After a trip in the Atlantic Ocean, Sanjay would drive his boat to the Anna Regina channel, where he would unload his catch. He told me that, for the past months, he cannot come in at the sluice because the drift mud has blocked up the channel for about 2 miles.
Both he and his father have said they have never seen this kind of situation in all their lives as fishermen.
Sanjay said he and his workmen have to push the boat, laden with the catch, on the drift mud towards the seawall at Anna Regina, where they would unload the catch. He said something has to be done urgently to remove the drift mud from the sluice and clear the channel by flushing it out with water. This, he said, can be done by placing a dredge over the sea wall with a dragline, where it can operate day and night to remove the slush. While the slush is being removed from in front of the koker door, water from living quarters and rice fields will keep running through the door and help to keep the channel clear at all times. Boats would get access to drive in the channel straight to the seawall, where fishermen can discharge their catch.
Takoor said the kokers were built by the Dutch in the late 19th century, when Essequibo had 36 grinding sugar estates that stretched from Walton Hall in the north to Spring Garden in the south.

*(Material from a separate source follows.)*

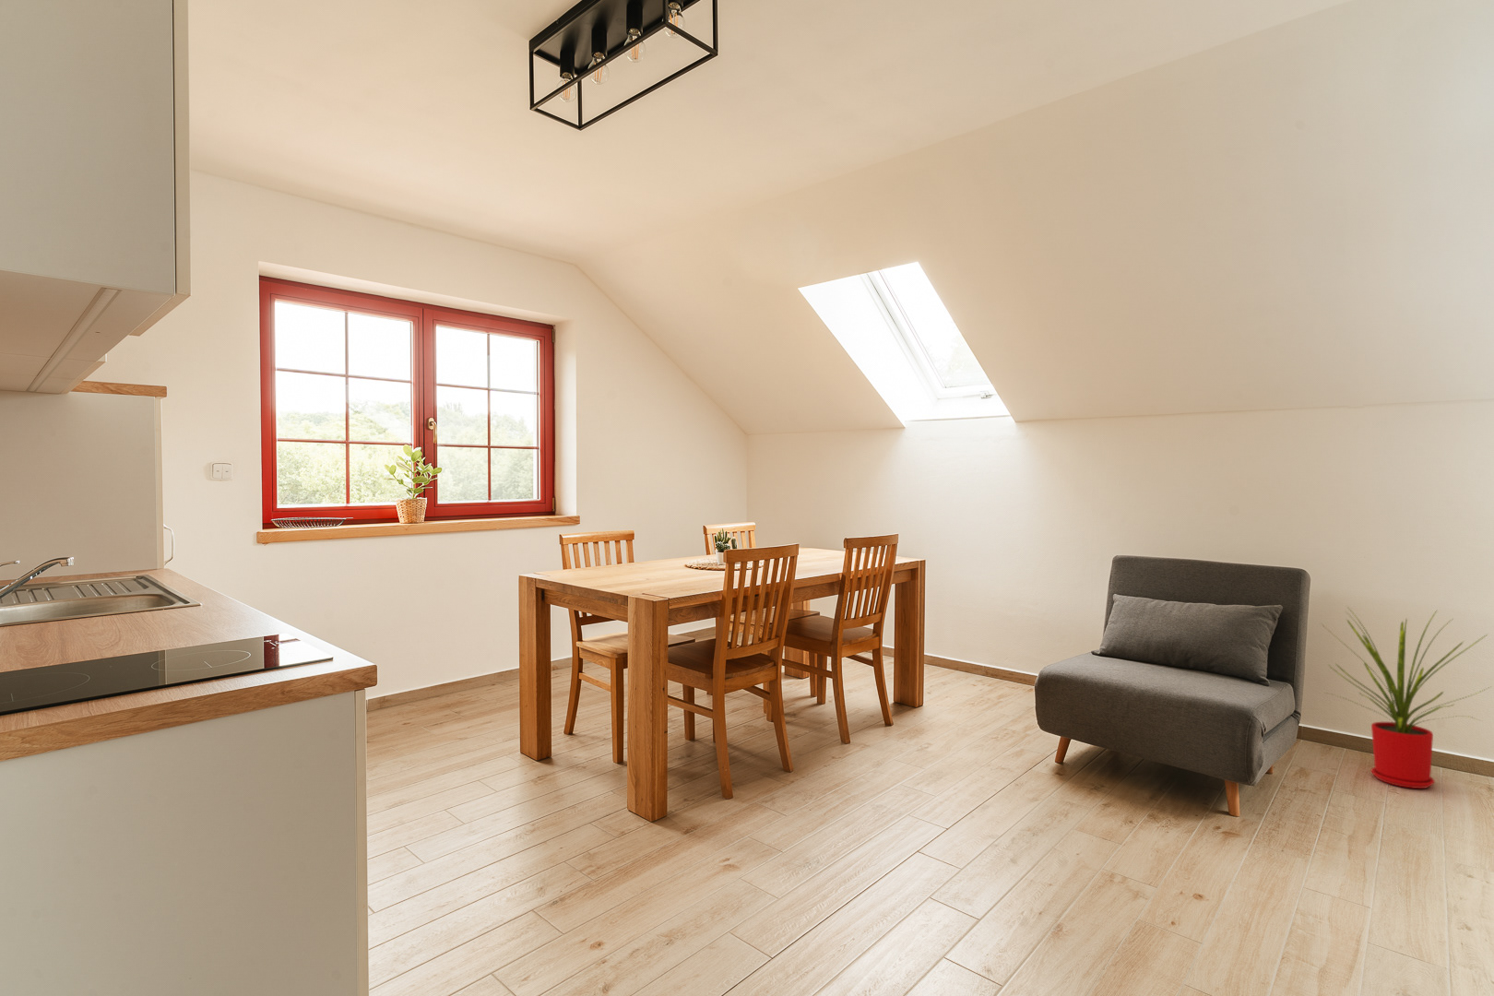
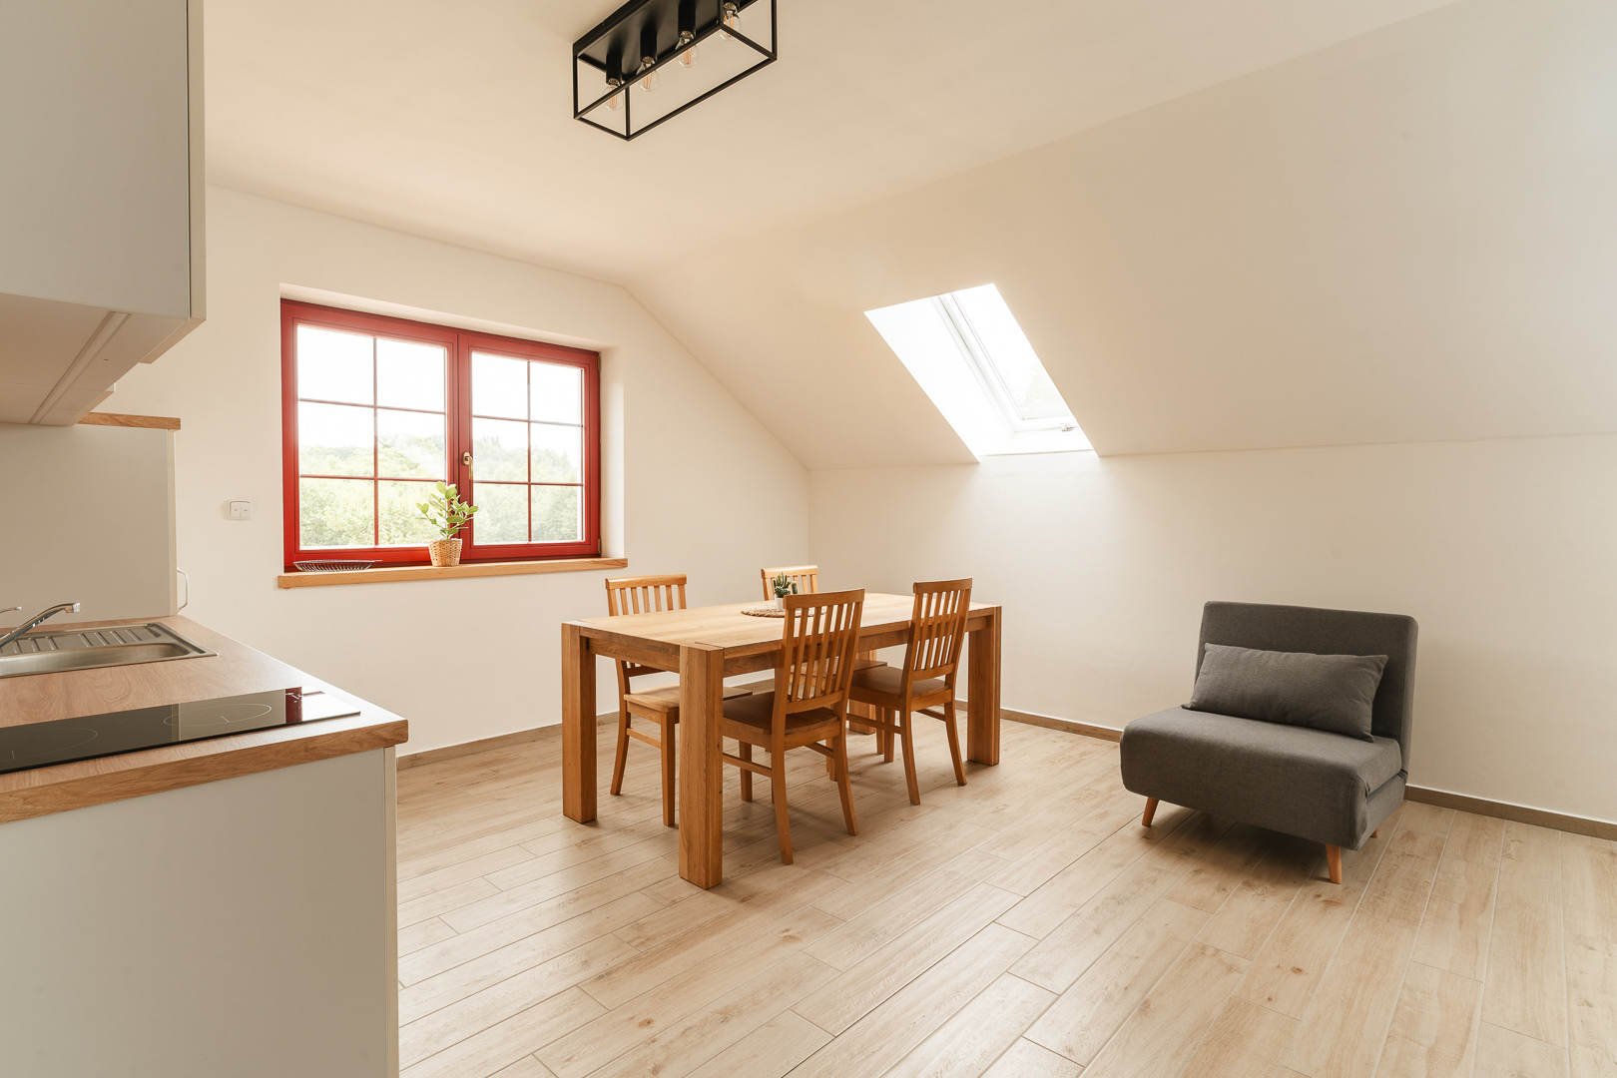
- house plant [1318,605,1492,789]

Farming and fishing are the main income providers on the Essequibo Coast, neither of which can be conducted without proper drainage and irrigation and strong sea defence structures. There is therefore urgent need to flush out this drift mud, before onset of the rainy season brings flooding with its related inconveniences.
In the past, crops and livestock were lost because of this same situation.
The mangrove trees which were there have all disappeared, and erosion has started to take place. A levee system and jetties are needed to send sediment into the deep waters of the Atlantic Ocean and prevent marshes from coming inwards towards the sea defence.